→ WHAT THE TASK ASKS: Taking the line containing "<p>Cost of sales" as the first and the last line of the entries as the end, reproduce every line between them exactly, including both.

→ DATASET RECORDS:
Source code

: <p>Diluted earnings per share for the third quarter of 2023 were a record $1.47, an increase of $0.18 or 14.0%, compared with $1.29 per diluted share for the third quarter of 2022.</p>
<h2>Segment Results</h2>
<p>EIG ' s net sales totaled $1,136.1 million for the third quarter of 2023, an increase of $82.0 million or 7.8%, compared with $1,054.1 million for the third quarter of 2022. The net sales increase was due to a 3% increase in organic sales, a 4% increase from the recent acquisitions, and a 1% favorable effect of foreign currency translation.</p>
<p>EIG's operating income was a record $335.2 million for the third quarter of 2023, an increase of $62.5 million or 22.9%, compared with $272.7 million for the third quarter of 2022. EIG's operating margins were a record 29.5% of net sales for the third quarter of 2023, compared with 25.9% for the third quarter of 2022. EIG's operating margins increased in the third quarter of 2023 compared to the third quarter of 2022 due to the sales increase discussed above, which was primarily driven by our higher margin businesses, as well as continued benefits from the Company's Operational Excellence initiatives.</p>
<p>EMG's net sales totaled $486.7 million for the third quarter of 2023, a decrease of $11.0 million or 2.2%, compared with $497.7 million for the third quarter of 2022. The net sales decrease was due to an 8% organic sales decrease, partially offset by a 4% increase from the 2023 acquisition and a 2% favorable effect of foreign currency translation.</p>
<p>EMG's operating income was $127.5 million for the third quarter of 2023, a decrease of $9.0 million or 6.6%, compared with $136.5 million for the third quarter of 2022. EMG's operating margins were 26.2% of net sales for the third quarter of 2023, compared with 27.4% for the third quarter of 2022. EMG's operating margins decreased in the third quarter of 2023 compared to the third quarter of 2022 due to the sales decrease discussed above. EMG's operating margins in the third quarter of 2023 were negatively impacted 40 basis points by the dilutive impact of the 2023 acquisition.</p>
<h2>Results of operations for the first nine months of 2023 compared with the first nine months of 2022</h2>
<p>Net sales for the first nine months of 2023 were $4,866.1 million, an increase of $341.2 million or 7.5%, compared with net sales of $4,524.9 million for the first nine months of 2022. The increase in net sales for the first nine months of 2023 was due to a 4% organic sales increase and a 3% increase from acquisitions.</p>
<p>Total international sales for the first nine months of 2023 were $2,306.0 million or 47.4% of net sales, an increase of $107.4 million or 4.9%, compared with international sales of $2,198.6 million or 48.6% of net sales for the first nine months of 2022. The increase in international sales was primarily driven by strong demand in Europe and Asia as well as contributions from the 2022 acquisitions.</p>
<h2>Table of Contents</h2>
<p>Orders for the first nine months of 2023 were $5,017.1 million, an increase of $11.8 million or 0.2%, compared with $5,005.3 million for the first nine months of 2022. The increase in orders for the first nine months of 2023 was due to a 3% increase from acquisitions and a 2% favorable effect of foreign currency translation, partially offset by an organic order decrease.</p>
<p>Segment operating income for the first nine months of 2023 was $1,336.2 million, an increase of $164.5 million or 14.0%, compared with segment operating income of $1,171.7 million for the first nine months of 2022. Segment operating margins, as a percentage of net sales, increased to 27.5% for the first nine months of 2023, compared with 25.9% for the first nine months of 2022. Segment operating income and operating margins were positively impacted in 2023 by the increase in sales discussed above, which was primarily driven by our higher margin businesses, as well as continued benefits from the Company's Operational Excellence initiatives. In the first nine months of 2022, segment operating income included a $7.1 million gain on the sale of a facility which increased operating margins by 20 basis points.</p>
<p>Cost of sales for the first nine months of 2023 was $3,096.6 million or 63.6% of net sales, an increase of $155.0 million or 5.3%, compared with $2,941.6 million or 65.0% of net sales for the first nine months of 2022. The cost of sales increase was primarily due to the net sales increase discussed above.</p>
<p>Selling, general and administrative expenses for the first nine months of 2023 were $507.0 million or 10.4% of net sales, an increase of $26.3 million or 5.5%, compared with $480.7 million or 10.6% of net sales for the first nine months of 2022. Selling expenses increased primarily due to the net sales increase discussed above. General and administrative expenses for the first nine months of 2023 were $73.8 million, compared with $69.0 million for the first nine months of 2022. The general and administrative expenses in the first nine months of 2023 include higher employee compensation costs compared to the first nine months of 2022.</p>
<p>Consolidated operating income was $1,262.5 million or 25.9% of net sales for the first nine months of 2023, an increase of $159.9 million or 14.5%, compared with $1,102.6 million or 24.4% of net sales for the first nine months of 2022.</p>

→ WORKED SOLUTION:
<p>Cost of sales for the first nine months of 2023 was $3,096.6 million or 63.6% of net sales, an increase of $155.0 million or 5.3%, compared with $2,941.6 million or 65.0% of net sales for the first nine months of 2022. The cost of sales increase was primarily due to the net sales increase discussed above.</p>
<p>Selling, general and administrative expenses for the first nine months of 2023 were $507.0 million or 10.4% of net sales, an increase of $26.3 million or 5.5%, compared with $480.7 million or 10.6% of net sales for the first nine months of 2022. Selling expenses increased primarily due to the net sales increase discussed above. General and administrative expenses for the first nine months of 2023 were $73.8 million, compared with $69.0 million for the first nine months of 2022. The general and administrative expenses in the first nine months of 2023 include higher employee compensation costs compared to the first nine months of 2022.</p>
<p>Consolidated operating income was $1,262.5 million or 25.9% of net sales for the first nine months of 2023, an increase of $159.9 million or 14.5%, compared with $1,102.6 million or 24.4% of net sales for the first nine months of 2022.</p>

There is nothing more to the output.